The likes of Atlassian, Canva, Freelancer, Airwallex, Afterpay, Judo Bank, Nuix and many others are evidence that Australia is already incredibly successful in designing, developing and exporting software-based technologies.
In the same vein, the national cabinet and National COVID-19 Coordination Commission Advisory Board would do well to observe the impressive contributions of Bugcrowd, Cloud Conformity, Kasada, Penten (well known to Defence Connect readers), Prophecy International, QuintessenceLabs, Secure Code Warrior, Senetas, ThreatMetrix and UpGuard who all prove we have weight in global cyber security standings.
Government cannot do it alone. Industry and researchers cannot do it alone. The community certainly cannot do it alone. Partnership and trusted collaboration are how we step up – and sustain the continued need to adjust, pivot, duck, weave and grow in the face of such widespread adversarial behaviour online.
Now, as our nation faces a once-in-a-lifetime economic crisis, we must harness the intellectual force Australia has to deliver globally compelling capability for both resilience and recovery, as well as to help include as many Australians as possible transition towards the economy of the fourth industrial age.
Our leaders have been united by a crisis.

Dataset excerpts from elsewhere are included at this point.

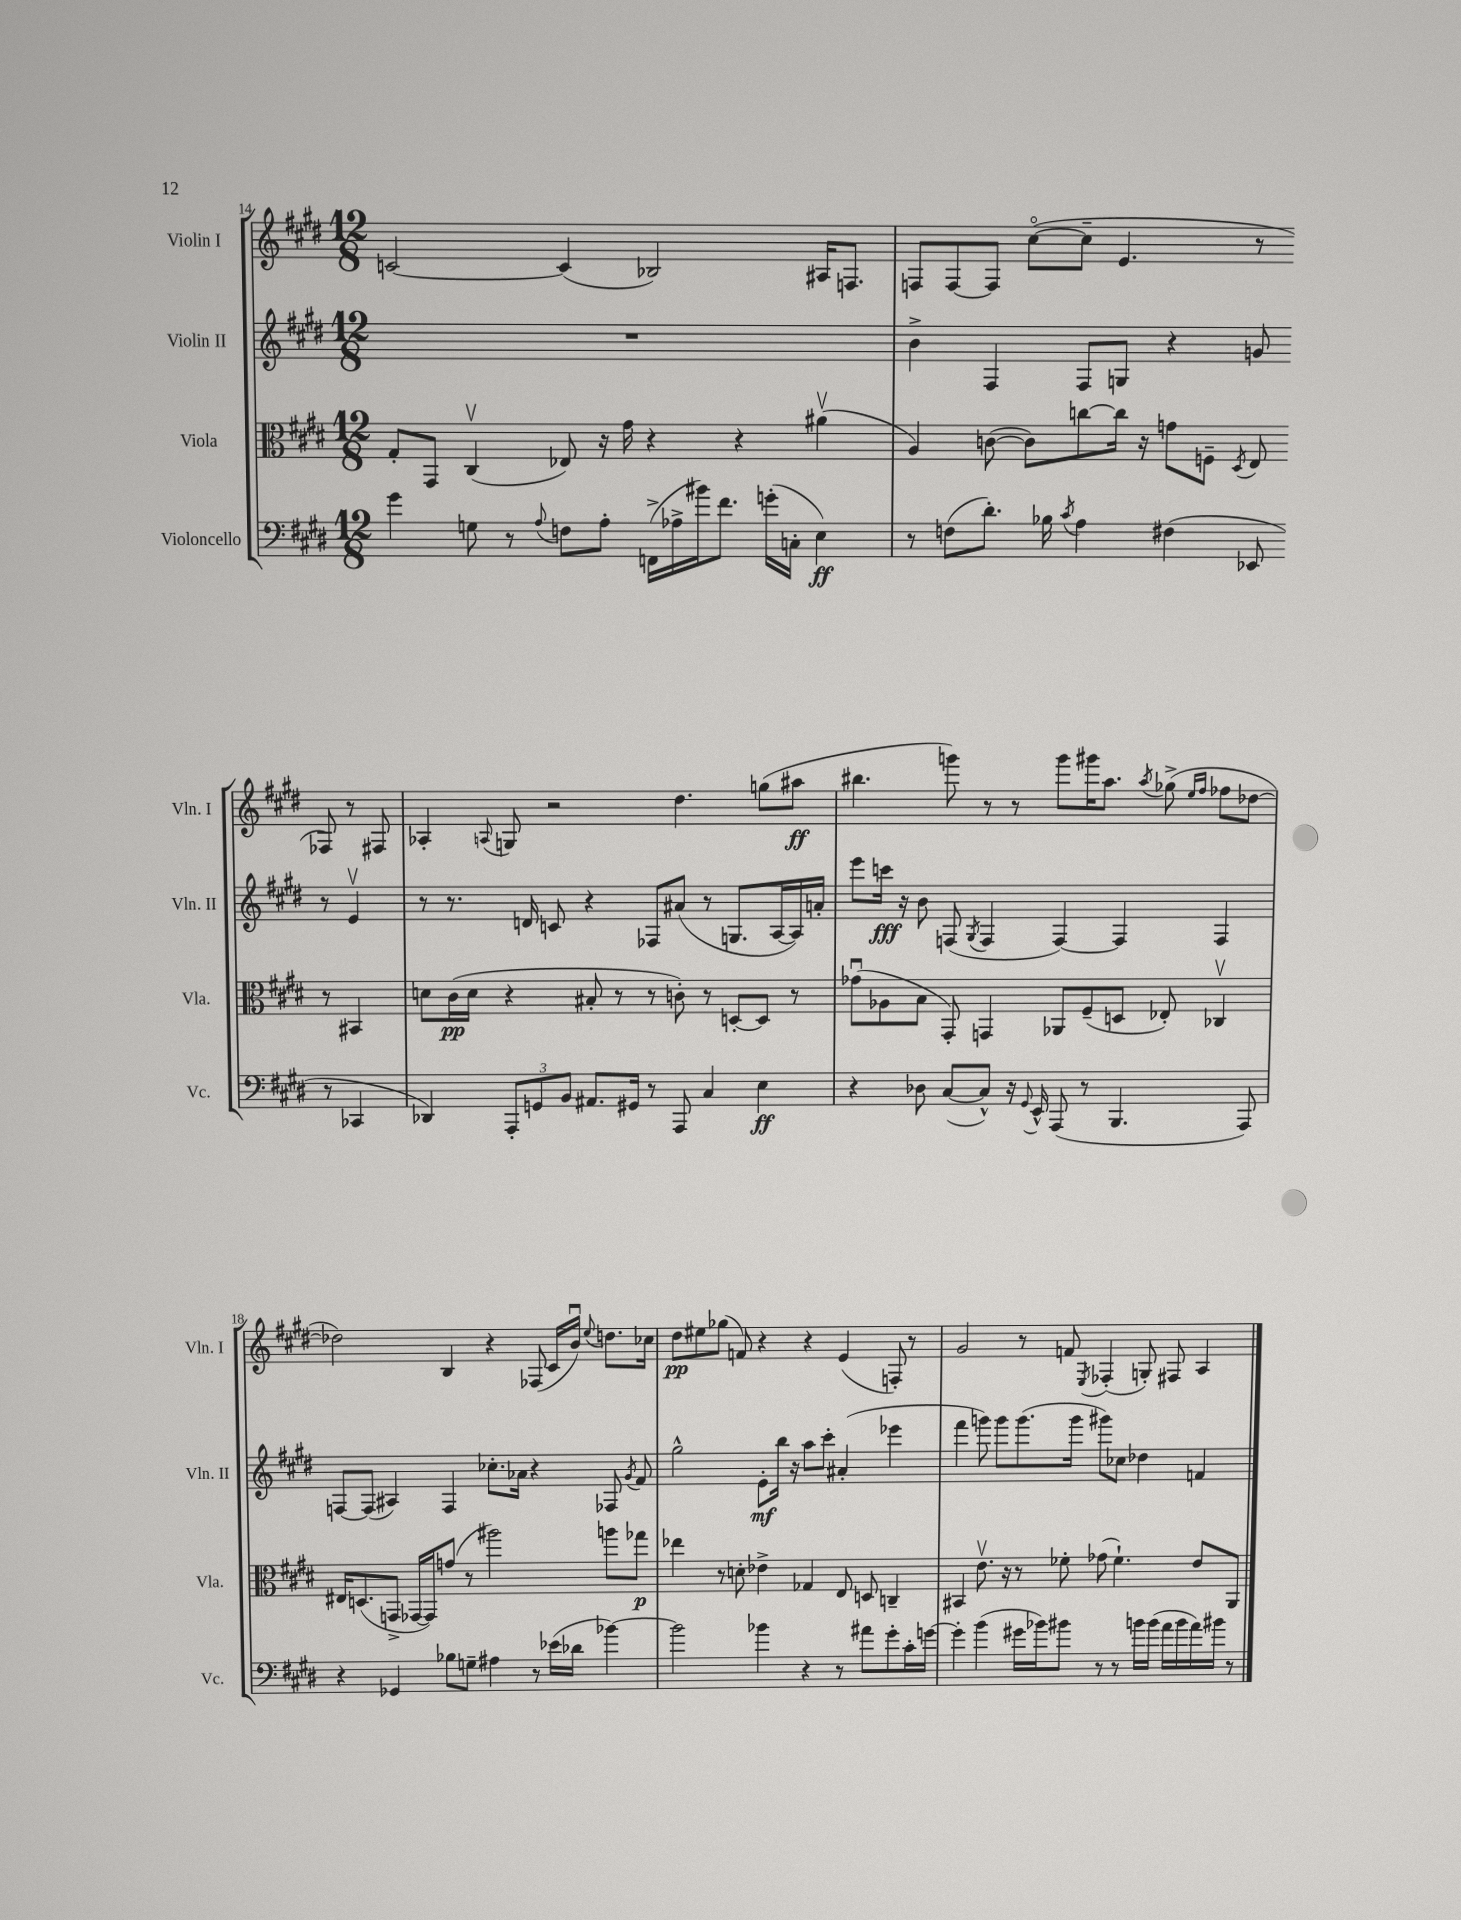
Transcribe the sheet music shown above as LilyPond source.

<<
\new StaffGroup <<
\new Staff = "s0" \with { instrumentName = "Violin I" shortInstrumentName = "Vln. I" } {
    \clef treble \key e \major \numericTimeSignature \time 12/8
    \autoBeamOff c'2~ c'4( bes2) ais16[ f8.] |
    f8[ f8~ f8] cis''8[~\flageolet( cis''8]-- e'4. r8 fes8) r8 fis8 |
    aes4-. \appoggiatura { a8 } g8 r2 dis''4. g''8[( ais''8]\ff |
    bis''4. g'''8) r8 r8 g'''8[ gis'''16 a''8.] \acciaccatura { a''8 } ges''8->( \grace { e''16[ fis''16] } fes''8[ des''8]~ |
    des''2) b4 r4 fes8( cis'16[ b'16]\downbow) \appoggiatura { e''8 } d''8.[ ces''16] |
    dis''8[\pp eis''8 ges''8]( f'8) r4 r4 e'4( f8-.) r8 |
    gis'2 r8 f'8 \acciaccatura { e8 } fes4-.( g8-.) fis8 a4 \bar "|." |
}
\new Staff = "s1" \with { instrumentName = "Violin II" shortInstrumentName = "Vln. II" } {
    \clef treble \key e \major \numericTimeSignature \time 12/8
    \autoBeamOff R1. |
    b'4-> fis4 fis8[ g8] r4 g'8 r8 e'4\upbow |
    r8 r8. d'16 c'8 r4 fes8[ ais'8]( r8 g8.[ a16~ a16) a'16]-. |
    e'''8[ c'''16]\fff r16 b'8 f8( \acciaccatura { gis8 } f4 f4~) f4 f4 |
    f8[~ f8]( ais4) f4 ces''8.[-. aes'16] r4 fes8 \acciaccatura { gis'8 } fis'8 |
    gis''2-^ e'8[-.\mf b''16] r16 a''8[ cis'''8]-. ais'4-.( ees'''4 |
    fis'''4 g'''8) g'''8[ g'''8.( g'''16] gis'''8[) ces''8] des''4 f'4 \bar "|." |
}
\new Staff = "s2" \with { instrumentName = "Viola" shortInstrumentName = "Vla." } {
    \clef alto \key e \major \numericTimeSignature \time 12/8
    \autoBeamOff gis8[-. gis,8] cis4\upbow( ees8) r16 gis'16 r4 r4 ais'4\upbow( |
    a4) c'8~( c'8[) c''8~ c''16] r16 g'8[ f8]-- \acciaccatura { dis8 } e8 r8 bis,4 |
    d'8[ cis'16\pp( d'16] r4 bis8-. r8 r8 c'8-.) r8 d8[~-. d8] r8 |
    ges'8[\downbow( aes8 b8] gis,8-.) g,4 aes,8[ fis8--( d8] ees8-.) ces4\upbow |
    eis16[ d8.( g,8]-> ges,16[~ ges,16) g'8]( r8 ais''2) a''8[ ges''8]\p |
    ees''4 r8 d'8-. ees'4-> ges4 e8 d8 c4-- |
    bis,4 e'8.\upbow r16 r8 fes'8-. ges'8( fes'4.-!) e'8[ a,8] \bar "|." |
}
\new Staff = "s3" \with { instrumentName = "Violoncello" shortInstrumentName = "Vc." } {
    \clef bass \key e \major \numericTimeSignature \time 12/8
    \autoBeamOff gis'4 g8 r8 \appoggiatura { a8 } f8[ a8]-. f,16[->( aes16-> bis'16) fis'8.] g'16[-.( c16]-. e4\ff) |
    r8 f8[( dis'8.]-.) bes16 \acciaccatura { cis'8 } a4 fis4( ees,8 r8 ces,4 |
    des,4) \tuplet 3/2 { a,,8[-. g,8 b,8] } ais,8.[ gis,16] r8 a,,8 cis4 e4\ff |
    r4 des8 cis8[~( cis8]-^) r16 \appoggiatura { gis,8 } e,16-^ a,,8( r8 b,,4. a,,8) |
    r4 ges,4 bes8[ g8]-- ais4 r8 ees'16[( des'16] bes'4~) |
    bes'2 bes'4 r4 r8 ais'8[ gis'8-. cis'16-. g'16]~ |
    g'4-. b'4( gis'16[ bes'16) bis'8] r8 r8 b'16[ b'16]( a'16[ b'16 a'16) bis'16] r8 \bar "|." |
}
>>
>>
\layout { \context { \Score currentBarNumber = #14 } }
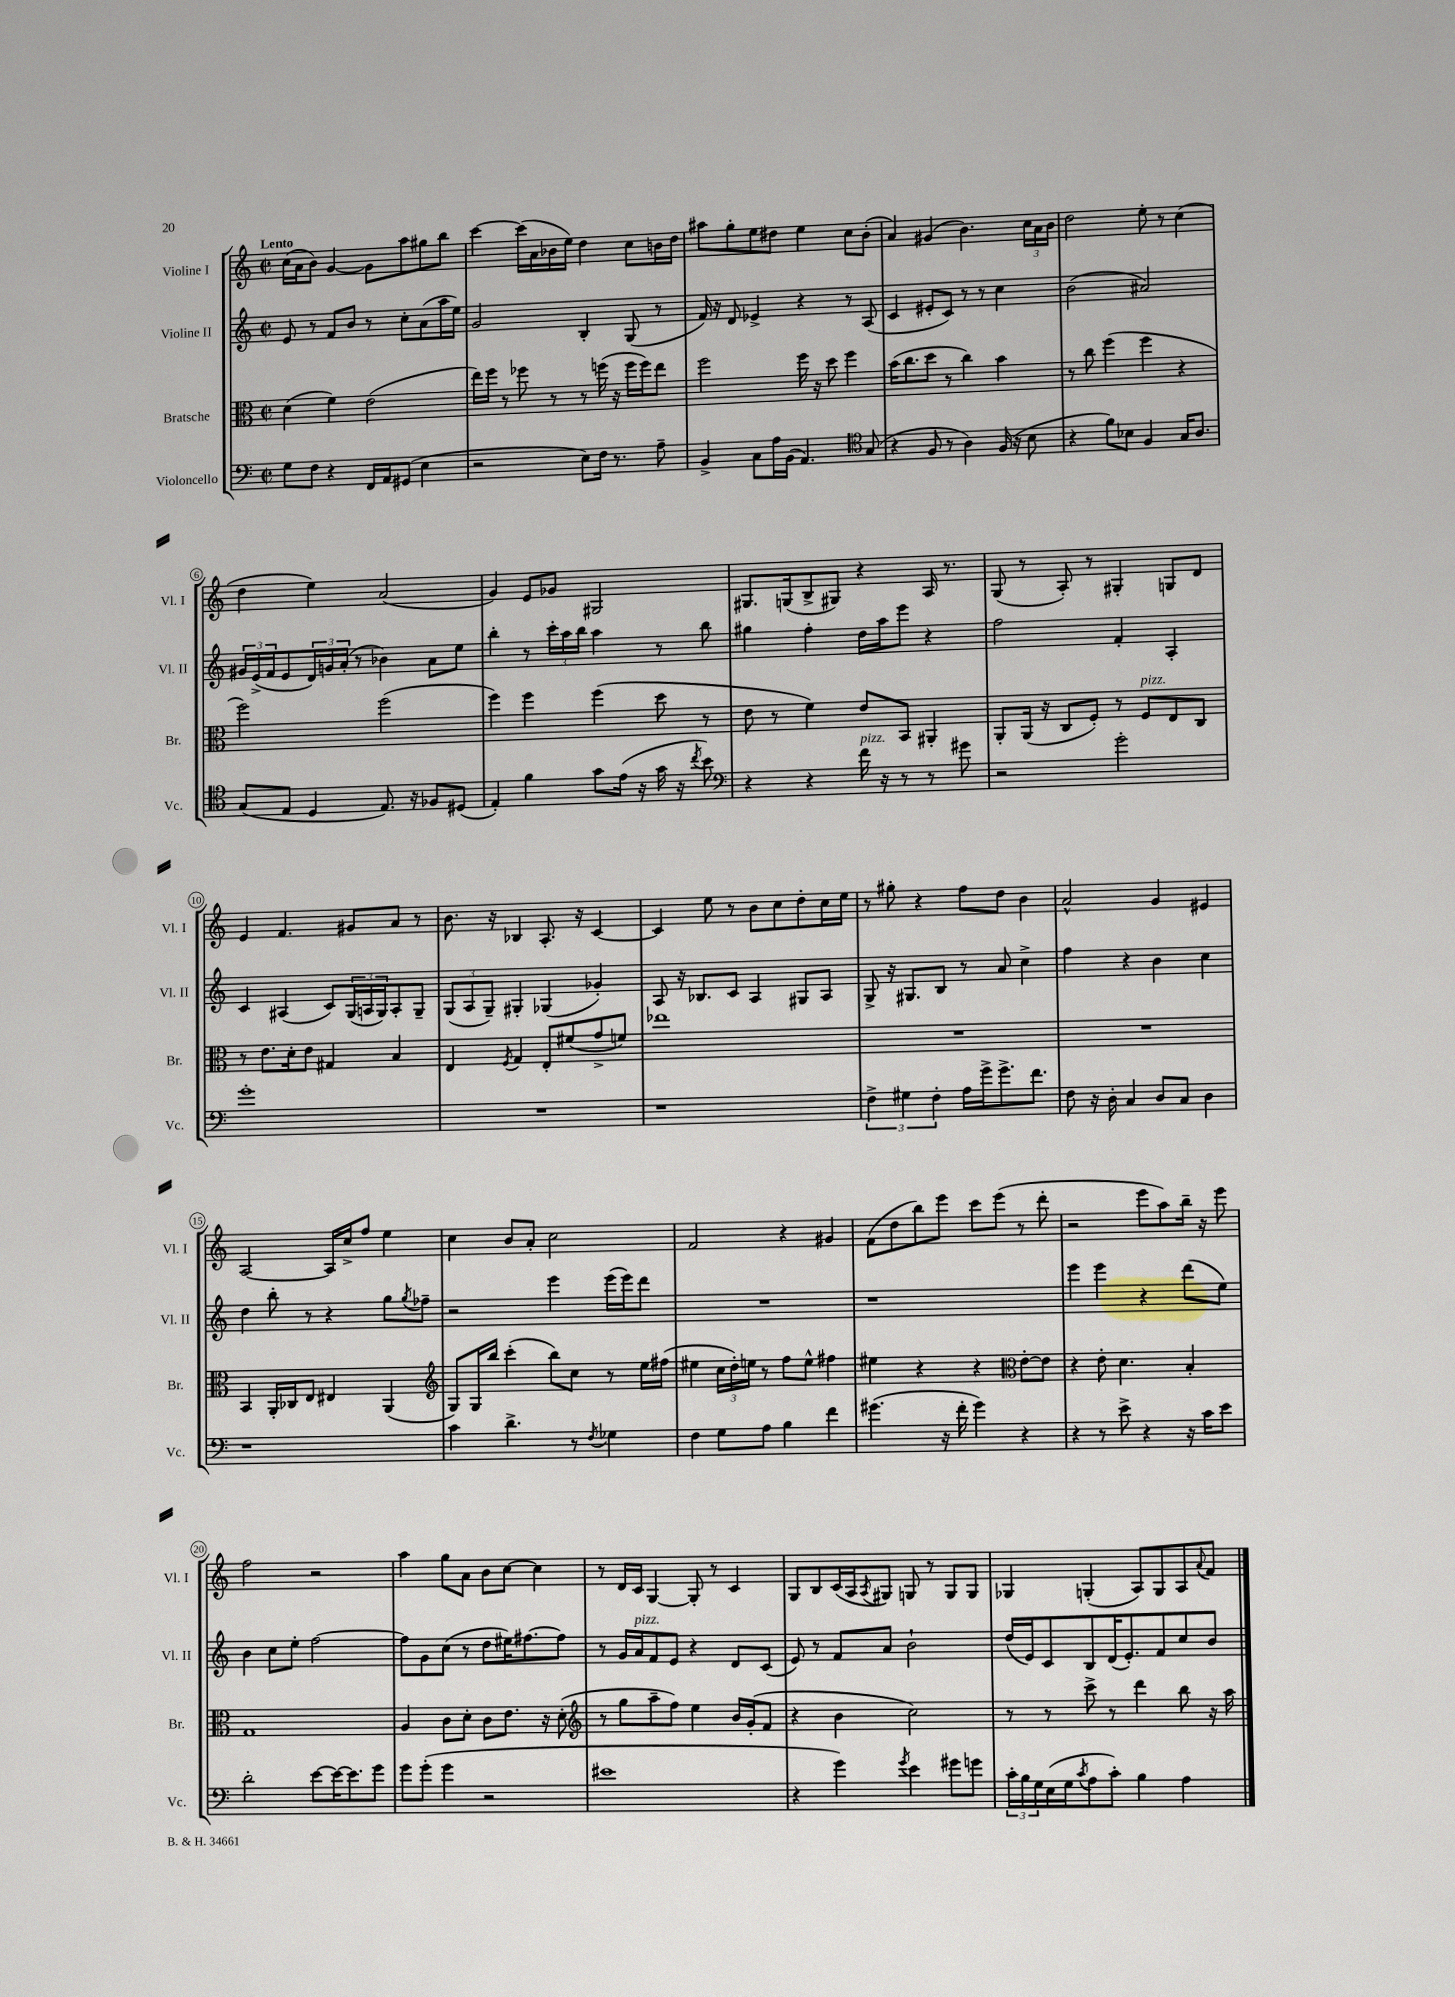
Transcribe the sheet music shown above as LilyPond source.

<<
\new StaffGroup <<
\new Staff = "s0" \with { instrumentName = "Violine I" shortInstrumentName = "Vl. I" } {
    \clef treble \key c \major \defaultTimeSignature \time 2/2 \tempo "Lento"
    c''16( a'16 b'8) g'4~ g'8 a''8 gis''8 b''8 |
    c'''4~ c'''16( a'16 bes'16 e''16) d''4 c''8 b'16 d''16 |
    ais''8 g''8-. e''8 dis''8 e''4 c''8 b'8-.( |
    a'4) gis'4( b'4.) \tuplet 3/2 { c''16 a'16 b'16 } |
    d''2 e''8-. r8 c''4( |
    d''4 e''4) a'2( |
    g'4) e'8 ges'8 gis2 |
    gis8. g16( b8-> gis8) r4 a16 r8. |
    g8( r8 a8-.) r8 gis4-. g8 d'8 |
    e'4 f'4. gis'8 a'8 r8 |
    b'8. r16 bes4 a8.-. r16 c'4~ |
    c'4 e''8 r8 b'8 c''8 d''8-. c''16 e''16 |
    r8 gis''8-. r4 f''8 d''8 b'4 |
    a'2-^ g'4 eis'4 |
    a2~ a16 c''16-> f''8 e''4 |
    c''4 b'8 a'8-. c''2 |
    f'2 r4 gis'4 |
    f'8( d''8 b''8) e'''8 c'''8 e'''8( r8 d'''8-. |
    r2 e'''8 a''8) b''16-- r16 e'''8 |
    f''2 r2 |
    a''4 g''8 a'8 b'8 c''8~ c''4 |
    r8 d'16 c'16 g4~ g8-. r8 c'4 |
    g8 b8 c'16( a16 \acciaccatura { a8 } gis8) g8 r8 g8 g8 |
    ges4 g4-.( a8) g8 a8 \appoggiatura { a'8 } f'8 \bar "|." |
}
\new Staff = "s1" \with { instrumentName = "Violine II" shortInstrumentName = "Vl. II" } {
    \clef treble \key c \major \defaultTimeSignature \time 2/2
    e'8 r8 f'8 b'8 r8 c''8-. a'8( a''16 e''16) |
    g'2 b4-. g8( r8 |
    f'16) r16 d'8 ees'4-> r4 r8 a8( |
    c'4 eis'8-. c'8) r8 r8 c''4 |
    b'2( ais'2) |
    \tuplet 3/2 { gis'16 e'16->( f'16 } e'8 \tuplet 3/2 { d'16) g'16 a'16-.( } r8 bes'4) a'8 e''8 |
    b''4-. r8 \tuplet 3/2 { c'''16-. a''16 b''16 } a''4 r8 b''8 |
    gis''4 f''4-. d''16 a''16 e'''8 r4 |
    f''2 f'4-. a4-. |
    c'4 ais4( c'8) \tuplet 3/2 { g16( a16 g16) } a8-. g8-- |
    \tuplet 3/2 { g8( a8 g8--) } gis4-. ges4( ges'4-.) |
    a8 r16 bes8. c'8 a4 gis8 a8 |
    g8-> r16 gis8. b8 r8 a'8 c''4-> |
    f''4 r4 b'4 c''4 |
    d''4 b''8-. r8 r4 g''8 \acciaccatura { g''8 } fes''8-- |
    r2 e'''4 e'''16( e'''16) d'''8 |
    R1 |
    r1 |
    e'''4 e'''4 r4 d'''8( e''8) |
    b'4 c''8 e''8-. f''2~ |
    f''8 g'8 c''8( r8 d''8 eis''16) fis''8.~ fis''8 |
    r8 g'16 a'16^\markup { \italic "pizz." } f'8 e'8 r4 d'8 c'8( |
    e'8) r8 f'8 a'8 b'2-! |
    d''16( e'16) c'8 b8 d'16( e'8.-.) f'8 c''8 b'8 \bar "|." |
}
\new Staff = "s2" \with { instrumentName = "Bratsche" shortInstrumentName = "Br." } {
    \clef alto \key c \major \defaultTimeSignature \time 2/2
    d'4( f'4) e'2( |
    e''16) f''16 r8 fes''8 r8 r8 f''16( r16 f''16 f''16) e''8 |
    f''2 f''16 r16 d''8 f''4 |
    b'16( c''8. d''8 r8 c''4) b'4 |
    r8 c''8 f''4( f''4 r4 |
    f''2) f''2( |
    f''4) f''4 f''4( d''8 r8 |
    e'8 r8 f'4) e'8 b,8 ais,4-. |
    a,8-. a,16( r16 c8 f8-.) r8 f8^\markup { \italic "pizz." } e8 c8 |
    r8 e'8. d'16-. e'8 gis4 b4 |
    e4 \acciaccatura { f8 } g4 e8-. fis'8( g'8-> f'8) |
    ees''1 |
    R1 |
    R1 |
    b,4 a,16-. ces16 e8 eis4 a,4( |
    \clef treble g8) g16 b''16 c'''4-.( b''8) c''8 r8 e''16 fis''16( |
    eis''4 \tuplet 3/2 { c''16 d''16-.) e''16 } r8 f''8 e''8-^ fis''4 |
    eis''4 r4 r4 \clef alto e'8~-. e'8 |
    r4 e'8-. d'4. b4-. |
    g1 |
    a4 c'8 d'8-. c'8 e'8. r16 d'8-.( |
    \clef treble r8 g''8 a''8-- f''8) e''4 b'16 g'16-.( f'8 |
    r4 b'4 c''2) |
    r8 r8 c'''8-> r8 d'''4 b''8 r16 a''16 \bar "|." |
}
\new Staff = "s3" \with { instrumentName = "Violoncello" shortInstrumentName = "Vc." } {
    \clef bass \key c \major \defaultTimeSignature \time 2/2
    g8 f8 r4 f,16 a,16 gis,8( e4 |
    r2 e8) f16 r8. a8-- |
    b,4-> c8 a16 b,16( a,4.) \clef tenor g8( |
    r4 f8 r8 a4) f16( r16 b8 |
    r4 f'8) bes8 f4 g16 a8. |
    g8( e8 d4 e8.) r16 fes8 dis8( |
    e4-.) f'4 g'8 e'16( r16 g'16 r16 \acciaccatura { c''8 } b'8) |
    \clef bass r4 r4 f'16^\markup { \italic "pizz." } r16 r8 r8 gis'8 |
    r2 g'2-. |
    g'1-. |
    R1 |
    r1 |
    \tuplet 3/2 { f4-> gis4 f4-. } a16 g'16-> g'8.-> f'8. |
    f8 r16 d16-. c4 d8 c8 d4 |
    r1 |
    c'4 d'4.-> r8 \acciaccatura { f8 } ges4 |
    f4 g8 a8 b4 f'4 |
    gis'4.( r16 f'16-. gis'4) r4 |
    r4 r8 e'8-> r4 r16 c'16 e'8 |
    d'2-. e'8~ e'16~ e'8. g'8 |
    g'8 g'8-.( g'4 r2 |
    eis'1 |
    r4 g'4) \acciaccatura { g'8 } e'4 gis'8 g'8 |
    \tuplet 3/2 { c'16-. b16 g16 } e16( g16 \acciaccatura { c'8 } a8 c'8-.) b4 a4 \bar "|." |
}
>>
>>
\layout { \context { \Score \override BarNumber.stencil = #(make-stencil-circler 0.1 0.3 ly:text-interface::print) } }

They face a changed future and an ever-changing present. They can seize the opportunity to build a vital sovereign capability that will both secure our essential infrastructure and power our economic recovery. The philosophical, strategic and therefore policy choices they make in this regard will affect us for generations to come. It’s time to be bold.
Michelle Price, CEO of AustCyber, leads Australia’s efforts to create a globally competitive cyber security industry for Australia. She was instrumental to the delivery of the nation’s 2016 Cyber Security Strategy, has worked across policy areas in national security and developed her risk management acumen across several private sectors. Price has featured on an episode of Defence Connect’s podcast and was a judge of the Defence Connect Australian Defence Industry Awards 2019.
Alex Scandurra, CEO of Stone & Chalk, has served in the armed forces and led digital transformation efforts in a major financial services company. He has seen both sides of the security capability equation and is applying this experience to the evolution of Stone & Chalk’s focus from supporting the growth of Australian fintech to supporting all emerging technologies for national benefit. Scandurra is a leading voice in Australia’s advancement of commercialisation, attracting investment in start-ups and scale-ups and driving deeper collaboration within the Indo-Pacific region.